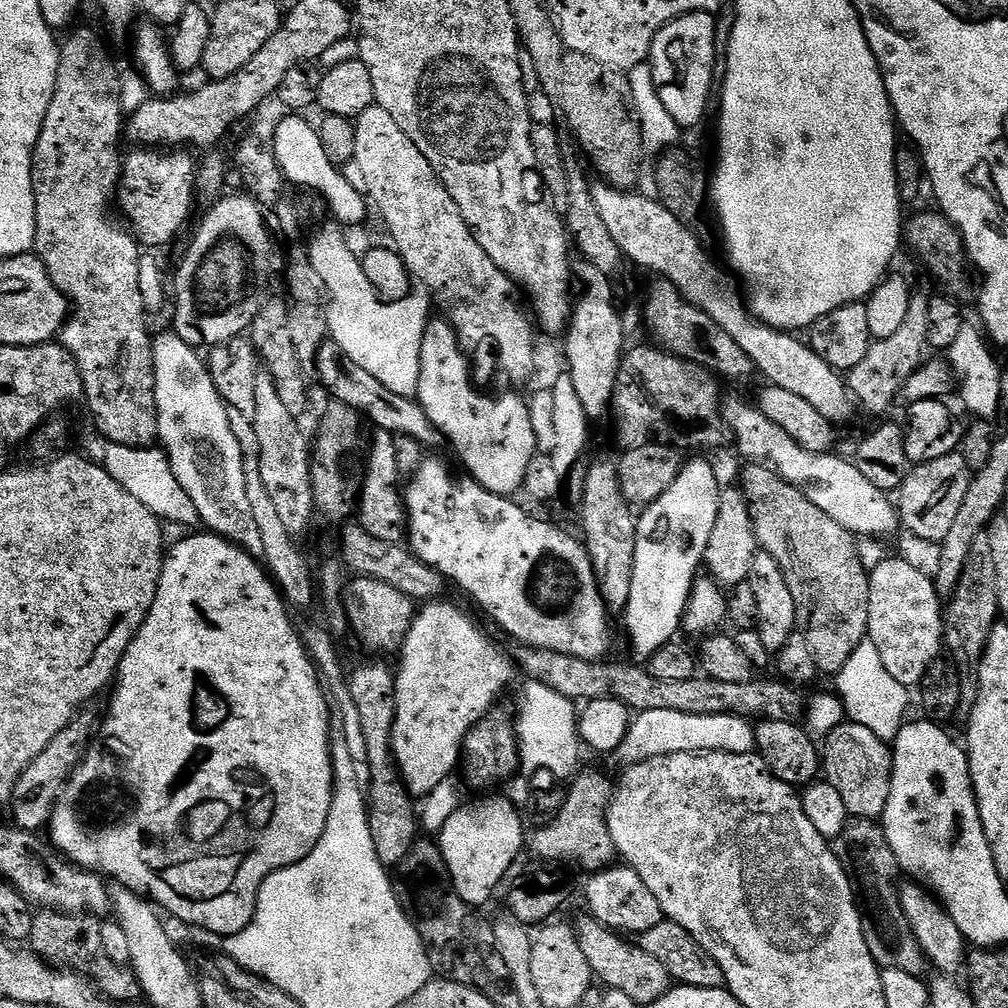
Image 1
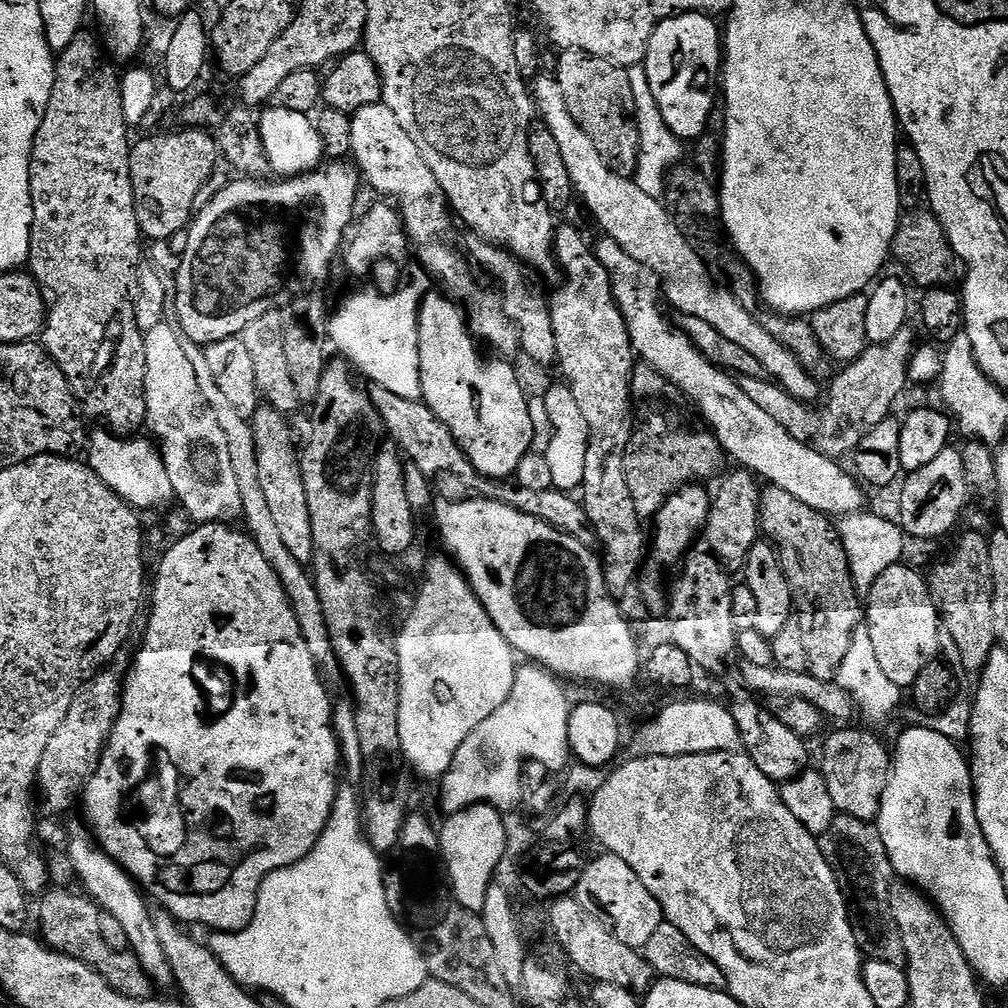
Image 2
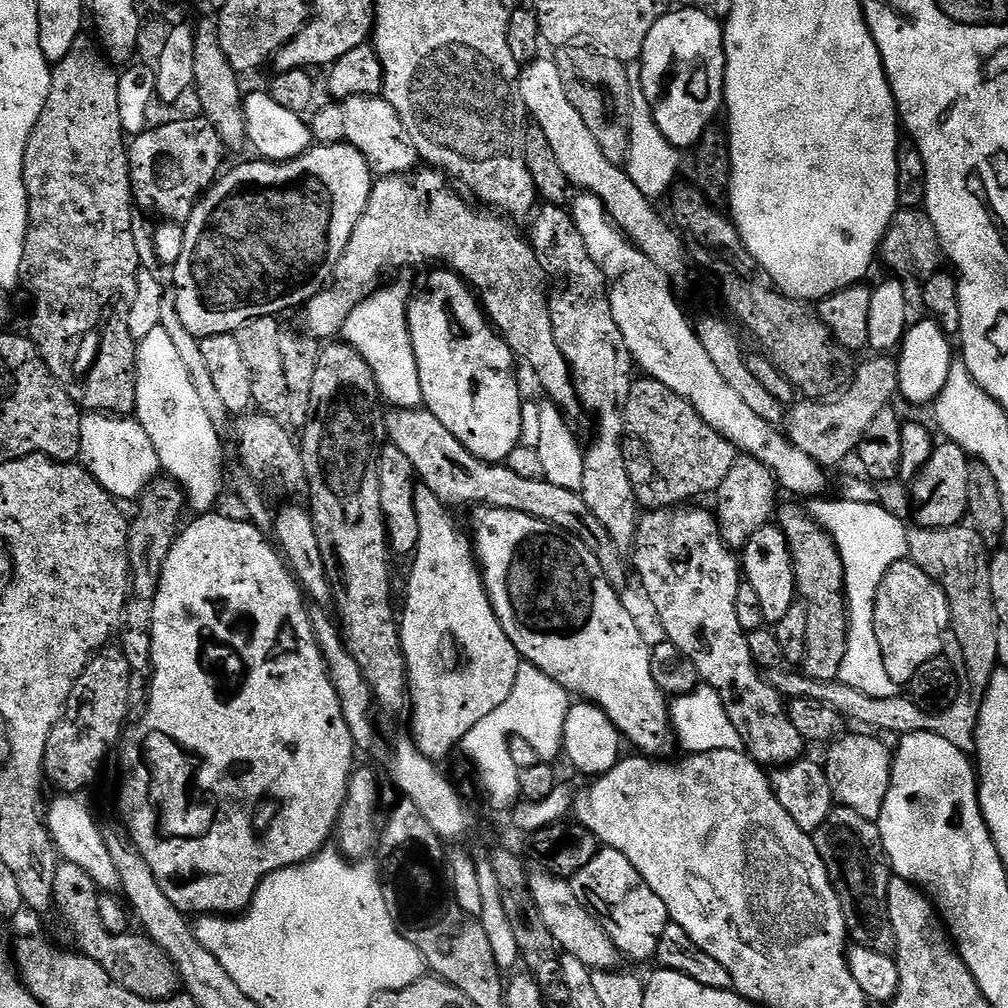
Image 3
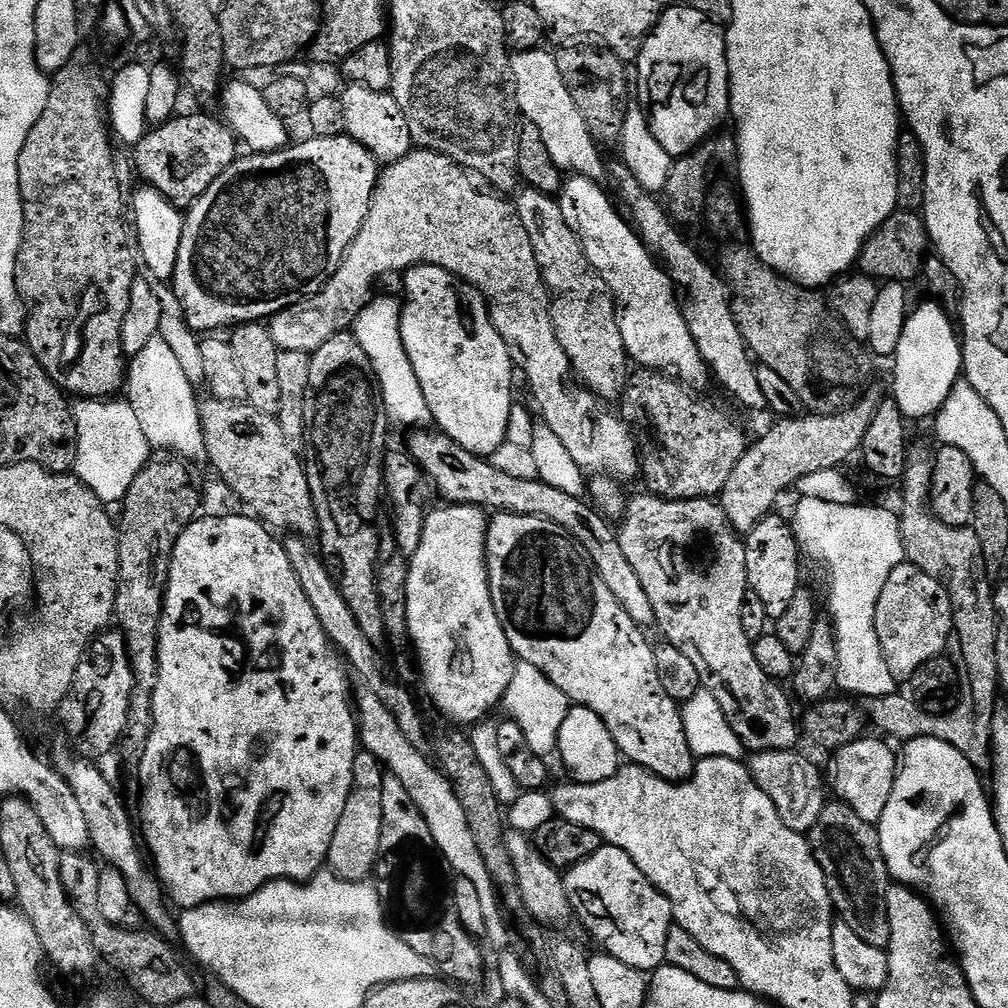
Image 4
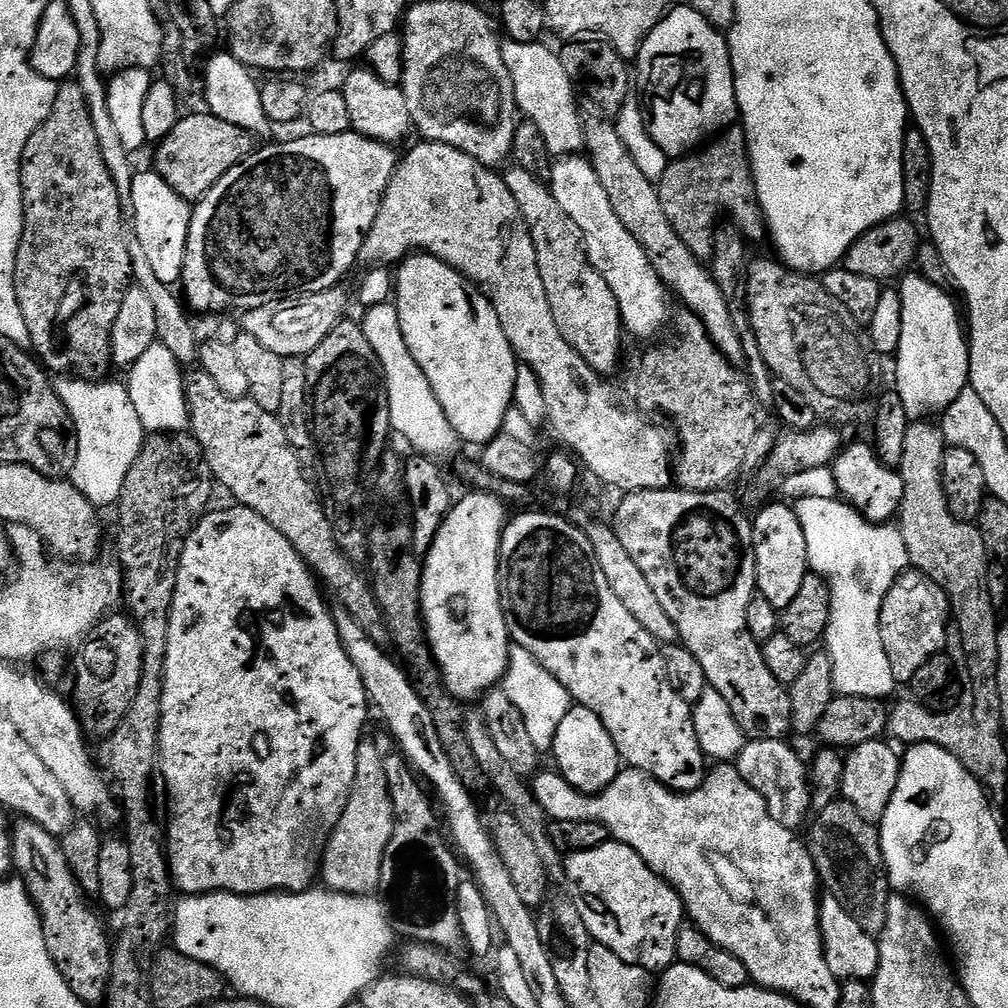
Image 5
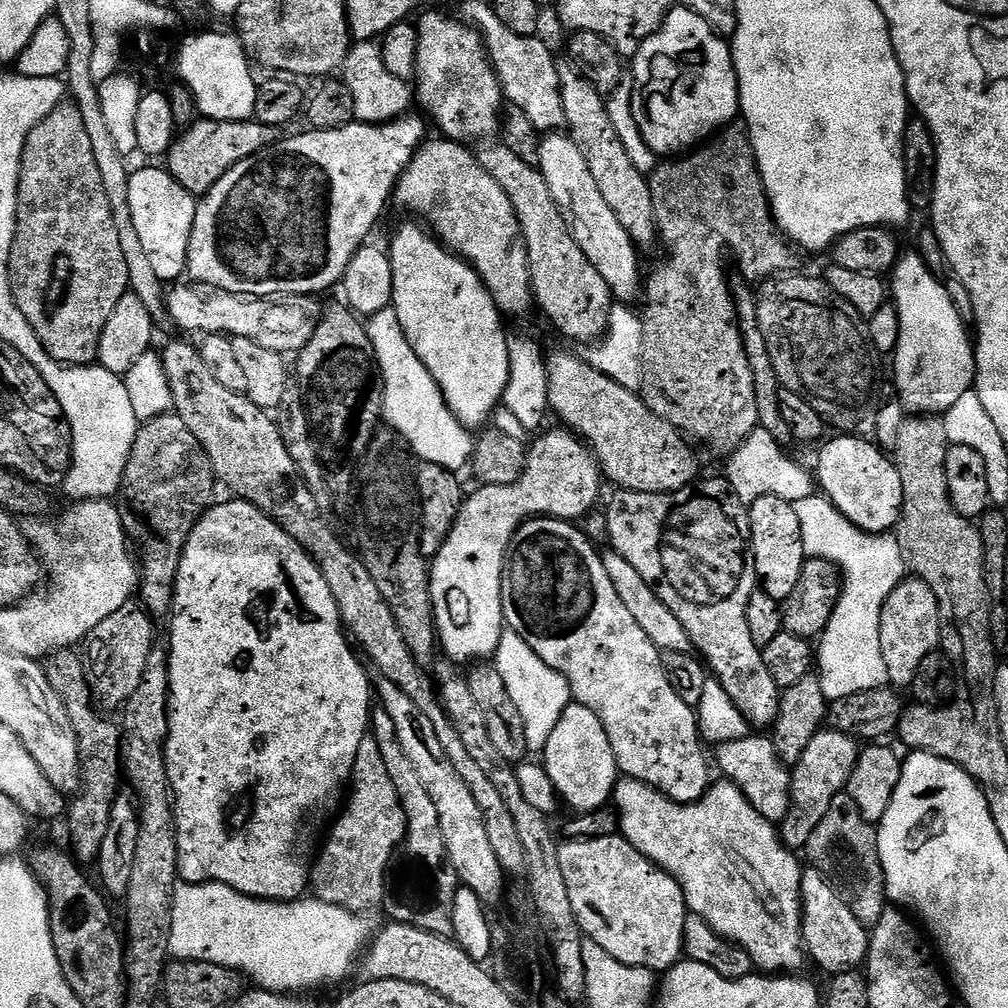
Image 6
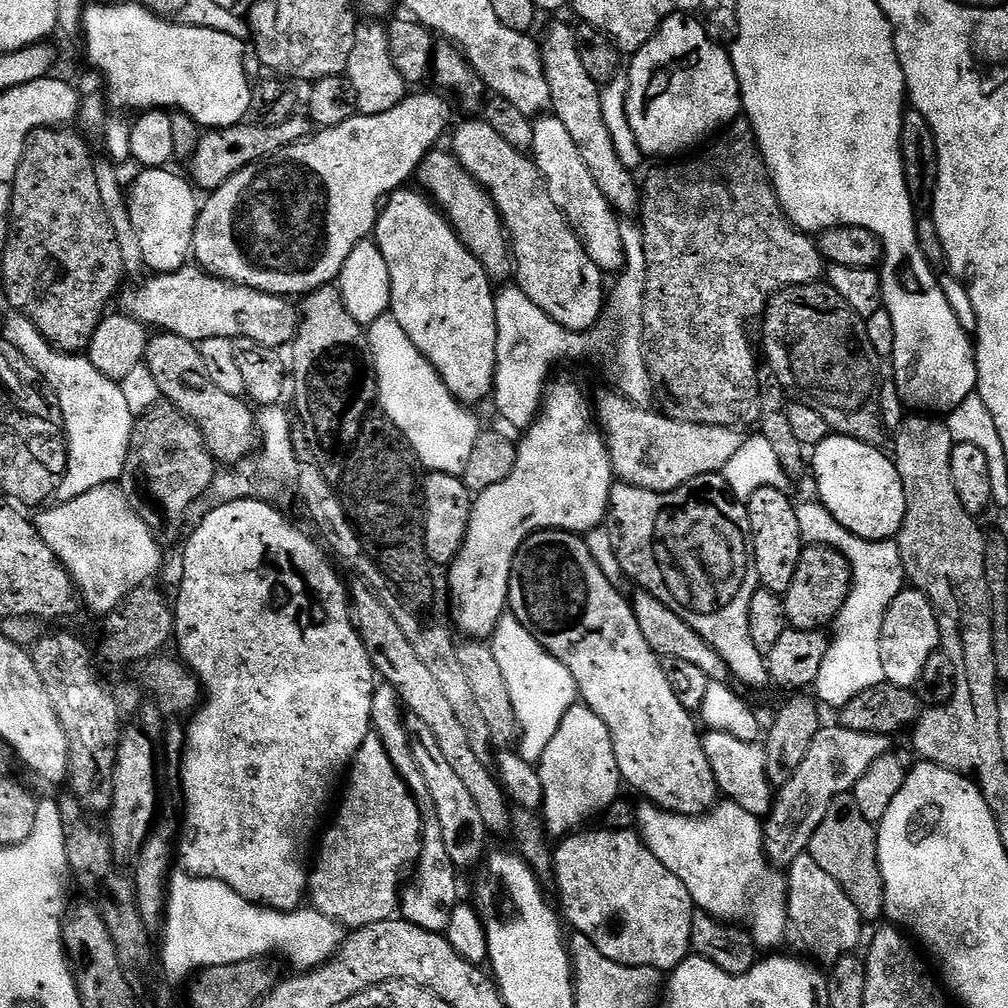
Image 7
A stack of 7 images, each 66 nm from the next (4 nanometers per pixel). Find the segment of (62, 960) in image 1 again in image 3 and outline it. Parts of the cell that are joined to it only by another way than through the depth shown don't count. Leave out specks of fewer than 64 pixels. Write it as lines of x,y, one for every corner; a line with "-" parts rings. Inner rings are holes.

*-*-*

What to produce: The output has to match the data above line for line, except that pictures are dropped.

Output of the exercise:
Image 1
Image 2
Image 3
Image 4
Image 5
Image 6
Image 7
A stack of 7 images, each 66 nm from the next (4 nanometers per pixel). Find the segment of (62, 960) in image 1 again in image 3 and outline it. Parts of the cell that are joined to it only by another way than through the depth shown don't count. Leave out specks of fewer than 64 pixels. Write it as lines of x,y, one for every corner; a line with "-" parts rings. Inner rings are holes.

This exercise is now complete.